As of 2016, there were 22 women’s caucuses, in every region of the U.S., in Republican and Democratically controlled legislatures, and in states with low, moderate, and high proportions of women legislators. Some are informal working groups, while others include by-laws, officers, and dues. Across the map, even in conservative Southern states, women’s caucuses are shaping policy agendas and legislative life.
What the Midterms Mean for Women’s Caucuses
The surge in women representatives elected in the midterms means it is possible that we will see the formation of many more women’s caucuses, as I found in my analysis of New Jersey, Iowa, Pennsylvania, and Colorado between 2006-2010. Caucus entrepreneurs in Colorado and Pennsylvania were newly elected women dissatisfied with the state of affairs they found when they entered the state house, while New Jersey’s caucus was started by more senior women who recognized a political opportunity as women filled seats vacated by indicted incumbents.
Most women’s caucuses are launched under Democratic control; because Democrats have reclaimed some chambers, women legislators may seize upon the positive condition. My research with Christopher J. Clark demonstrates that when women’s numbers in Democratically-controlled legislatures increase, legislators are slightly more likely to form caucuses. One interesting case is Minnesota’s House, which flipped to the Democrats and will likely see a woman Speaker. Even before the election, Minnesota’s female DFL’ers were holding meetings, so while, counting both parties, women house members actually lost a seat, the potential for collective action is possible.
Even without a surge in women or Democratic control, savvy entrepreneurs may still read on-the-ground political conditions as favorable for caucus formation.
Women’s caucuses are found even in unlikely places with high party polarization (Colorado), low numbers of women in office (Wyoming), and strongly Republican states (Georgia). Some environments may be more favorable than others, but evidence suggests that when strategic women legislators utilize the right frames and marshal the right resources, they can unite women across party lines. To encourage women of all parties to join, caucus entrepreneurs need to frame the proposed group as a solution to shared problems, whether a sense of isolation from leadership, work-life challenges, or the need to build a collective voice on specific policy issues. Caucus founders are more likely to be successful when they read the political context and establish responsive caucus cultures.
From mobilizing within a larger session agenda to prioritizing bipartisan relationship-building, caucus activities are most effective when they engage all members and staffers, organizing to keep initiatives on track across sessions.

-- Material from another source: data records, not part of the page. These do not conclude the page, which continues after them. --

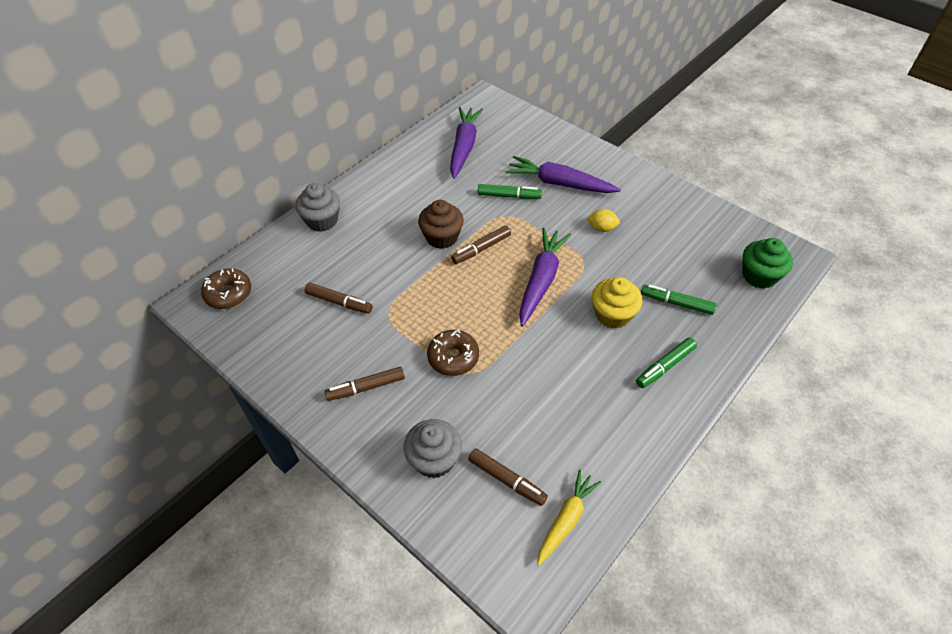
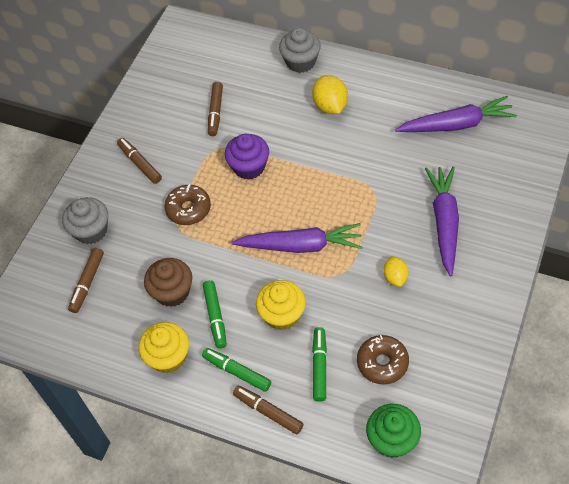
camera: 75 degrees right, 5 degrees up
brown donut [201,268,251,309] -> brown donut moved to [357,335,409,385]
brown cupcake [418,200,464,249] -> brown cupcake moved to [144,258,192,307]
brown marker [451,226,511,264] -> brown marker moved to [233,386,304,434]
green marker [478,184,542,199] -> green marker moved to [203,280,227,349]
yellow carrot [537,470,601,566] -> none
none -> yellow cupcake [139,322,189,373]
none -> purple cupcake [225,134,269,180]
none -> yellow lemon [312,75,348,114]

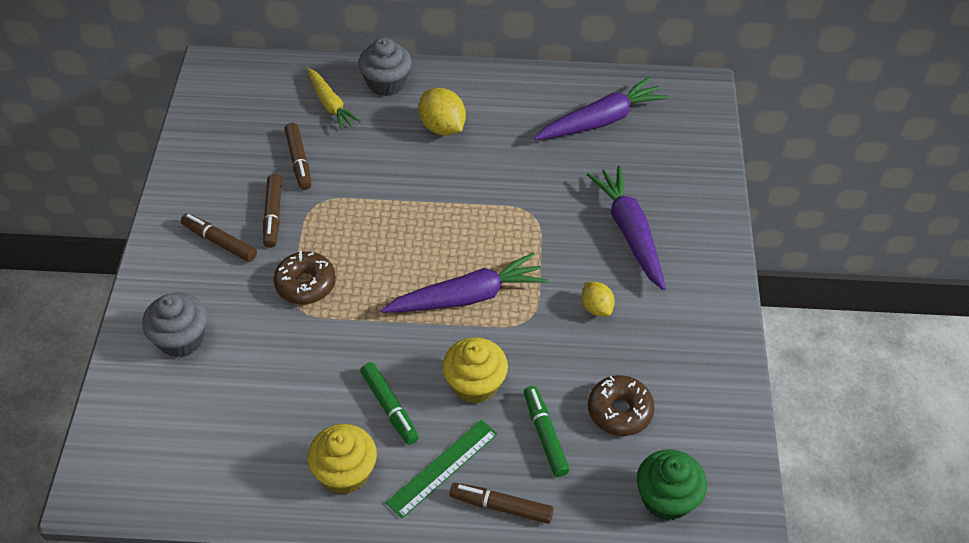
camera: 25 degrees left, 5 degrees down
brown marker [68,248,104,313] -> brown marker moved to [263,174,282,248]
brown cupcake [144,258,192,307] -> none
green marker [202,348,271,392] -> green ruler [386,420,498,519]
purple cupcake [225,134,269,180] -> none
none -> yellow carrot [307,68,362,131]

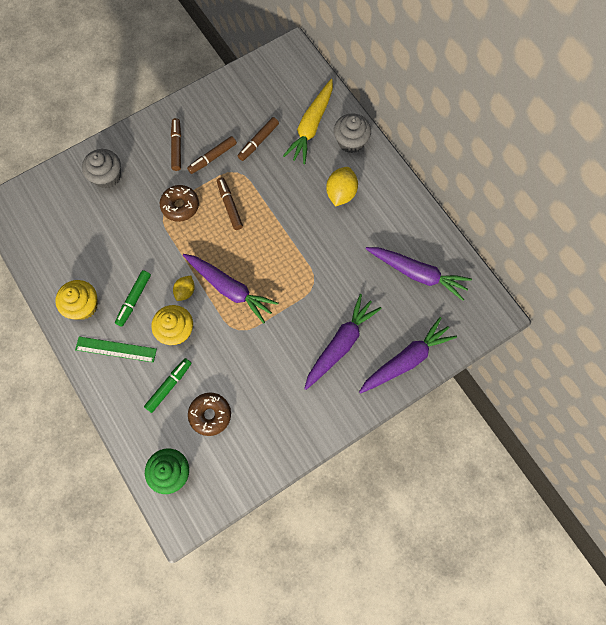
camera: 55 degrees right, 20 degrees up
yellow carrot [307,68,362,131] -> yellow carrot [283,79,333,164], size x1.53
brown marker [450,483,554,524] -> brown marker moved to [217,177,243,230]
yellow lemon [582,282,615,316] -> yellow lemon moved to [173,275,195,301]
none -> purple carrot [359,317,457,394]

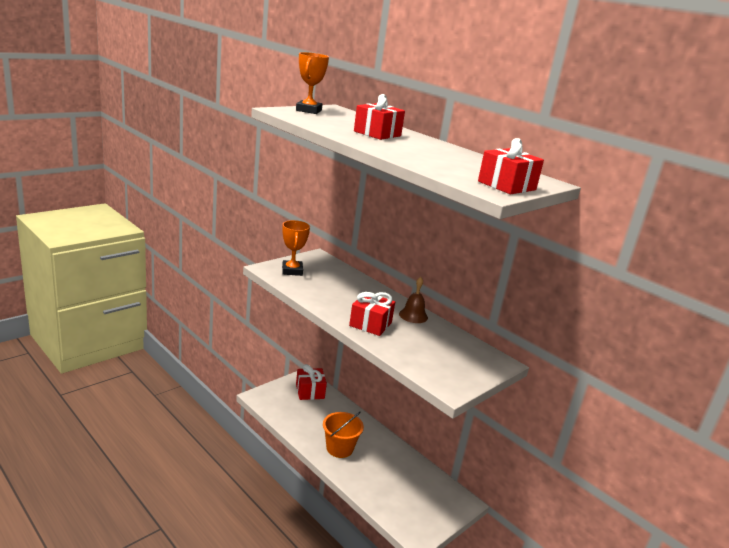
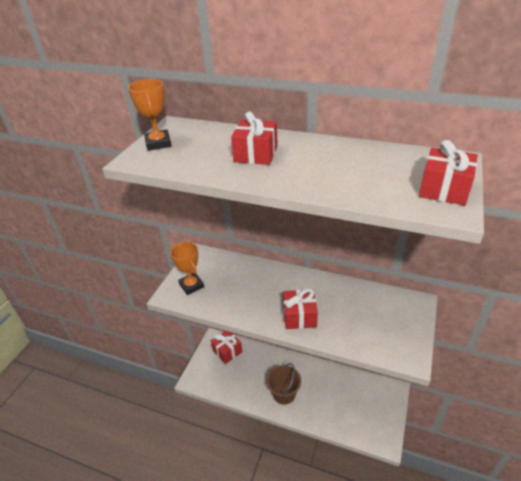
camera: 20 degrees left, 15 degrees up
orange bucket [323,412,364,458] -> brown bucket [266,363,301,405]
brown bell [399,277,428,323] -> none

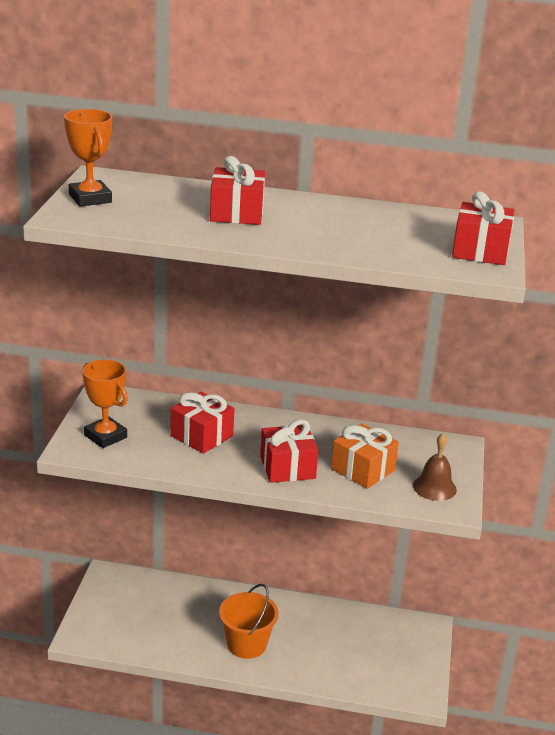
camera: 15 degrees left, 10 degrees down
red gift [211,331,242,364] -> red gift moved to [170,391,234,454]
brown bucket [266,363,301,405] -> orange bucket [219,584,279,659]
none -> orange gift [331,424,399,489]
none -> brown bell [413,433,457,501]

To be sure, women whose state legislatures have no gender-based caucuses are not without powerful organizing ties and tools. In many states, women legislators have established strong social networks that help them work together. Caucuses, however, provide recognizable structure and purpose in powerful ways. Tactically minded women legislators will approach the next session in ways that teach us about strategy, about women in positions of power, and about how state legislatures, as institutions, respond to an influx of new, diverse political actors. Keen observers must be forgiven our excitement: we’re watching to see how our women representatives organize together to accomplish policy and combat gridlock.